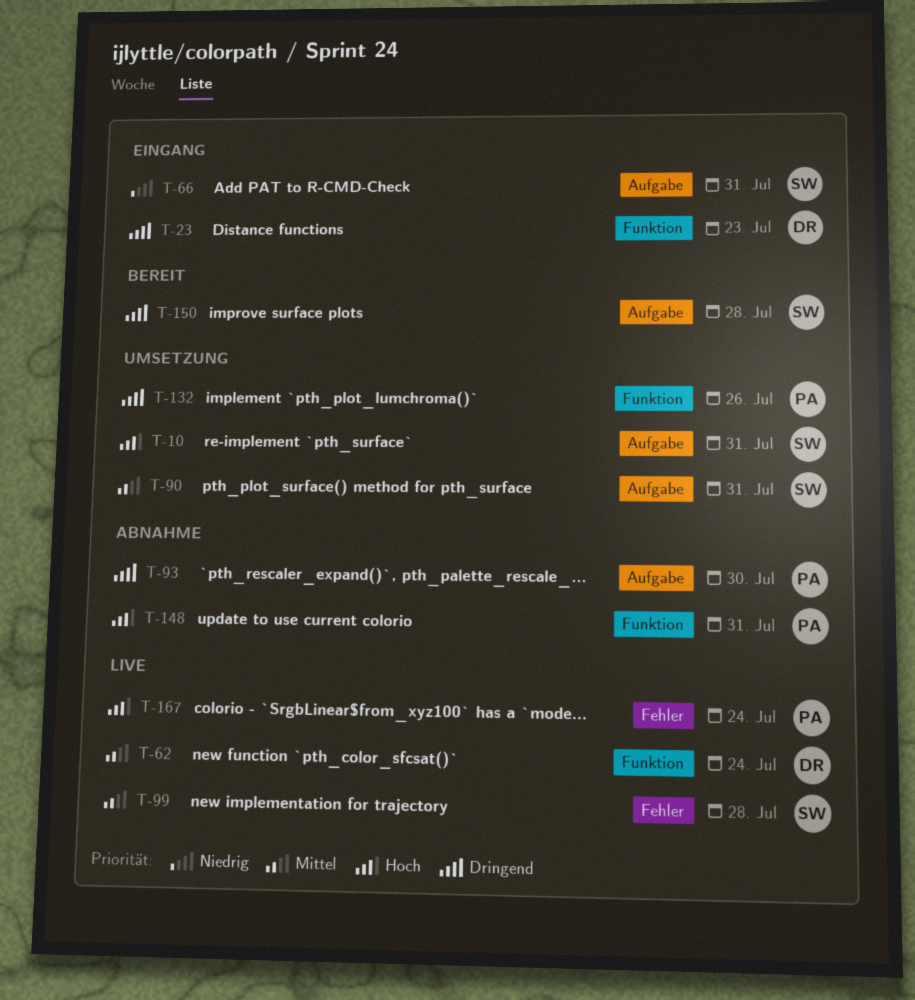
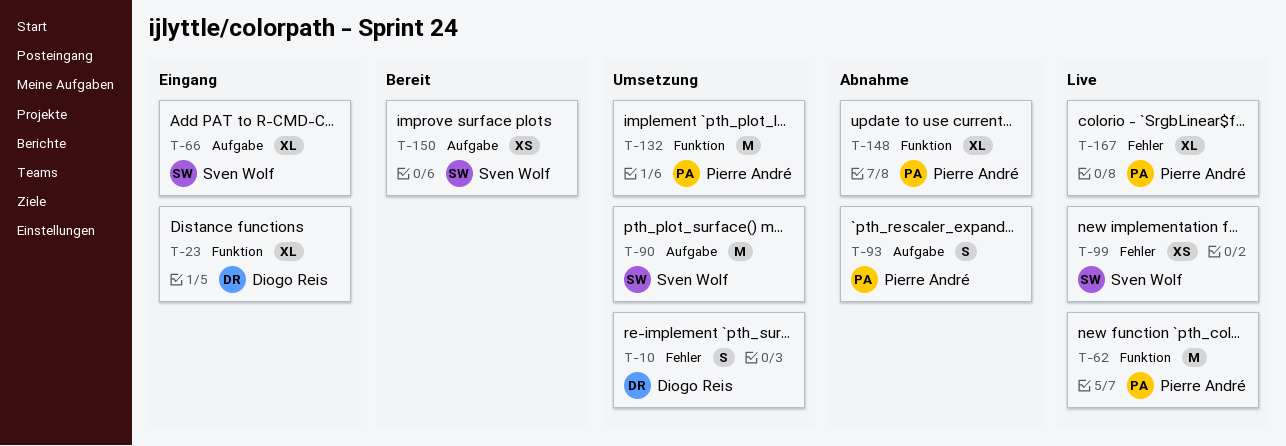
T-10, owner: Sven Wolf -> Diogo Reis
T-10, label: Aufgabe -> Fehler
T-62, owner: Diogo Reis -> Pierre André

...

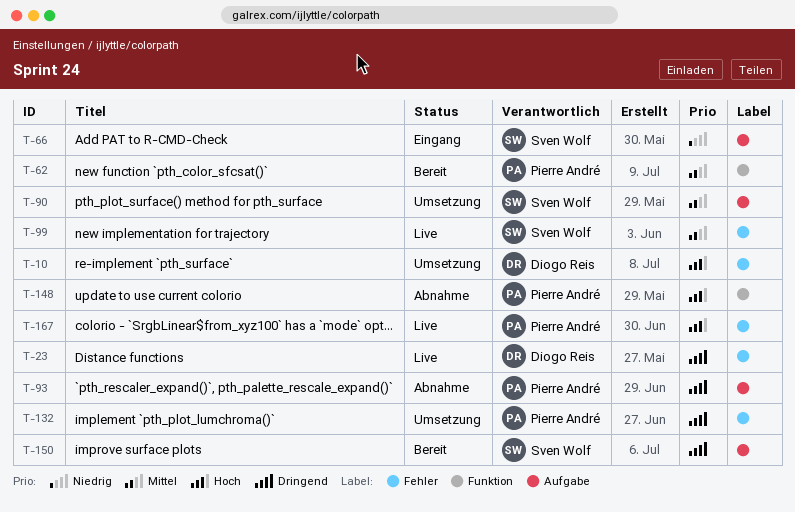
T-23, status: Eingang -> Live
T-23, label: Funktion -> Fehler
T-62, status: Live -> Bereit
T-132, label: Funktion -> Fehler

--

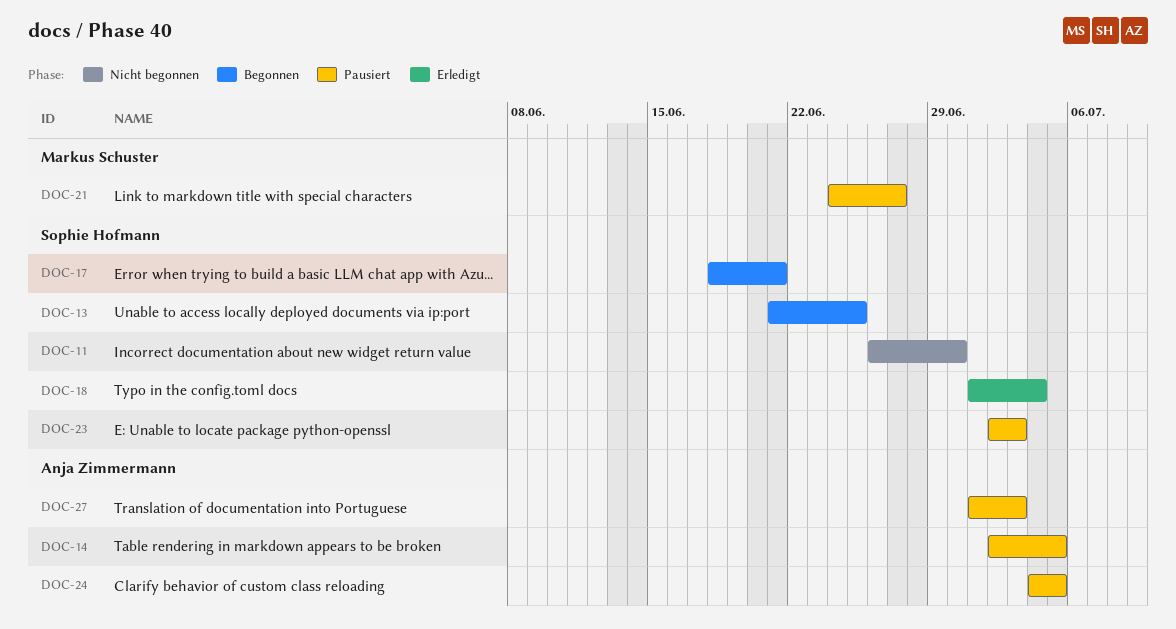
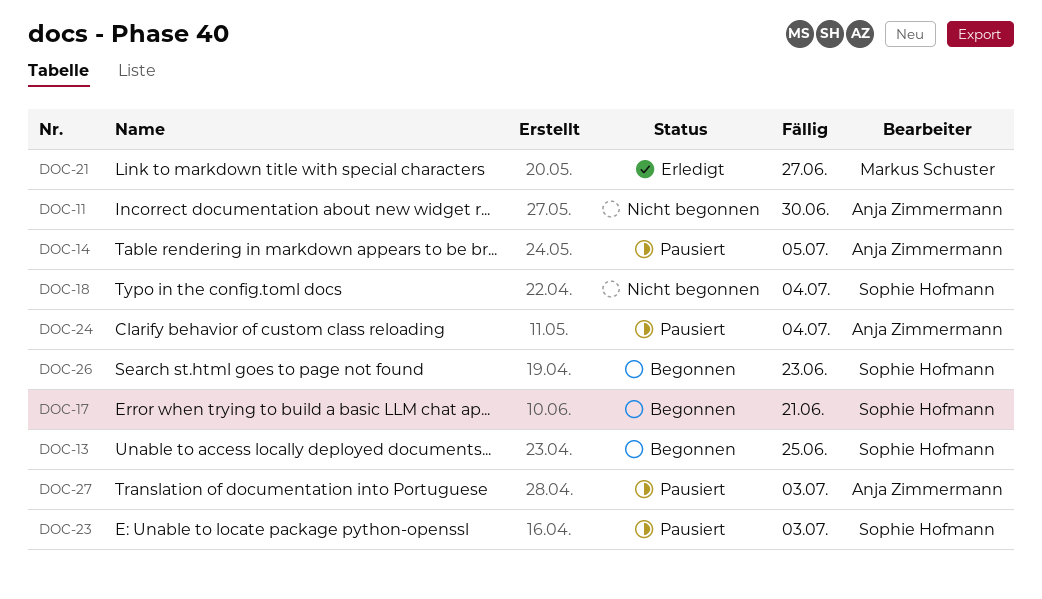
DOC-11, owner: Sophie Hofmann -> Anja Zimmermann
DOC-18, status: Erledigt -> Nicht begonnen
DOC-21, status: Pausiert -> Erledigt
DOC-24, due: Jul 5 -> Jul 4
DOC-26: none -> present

=== Task directions ===
Give the exact lines, and only those, from the line containing "DOC-11, owner: Sophie" through the line containing "DOC-26: none -> present" in the entries above.

=== Exercise solution ===
DOC-11, owner: Sophie Hofmann -> Anja Zimmermann
DOC-18, status: Erledigt -> Nicht begonnen
DOC-21, status: Pausiert -> Erledigt
DOC-24, due: Jul 5 -> Jul 4
DOC-26: none -> present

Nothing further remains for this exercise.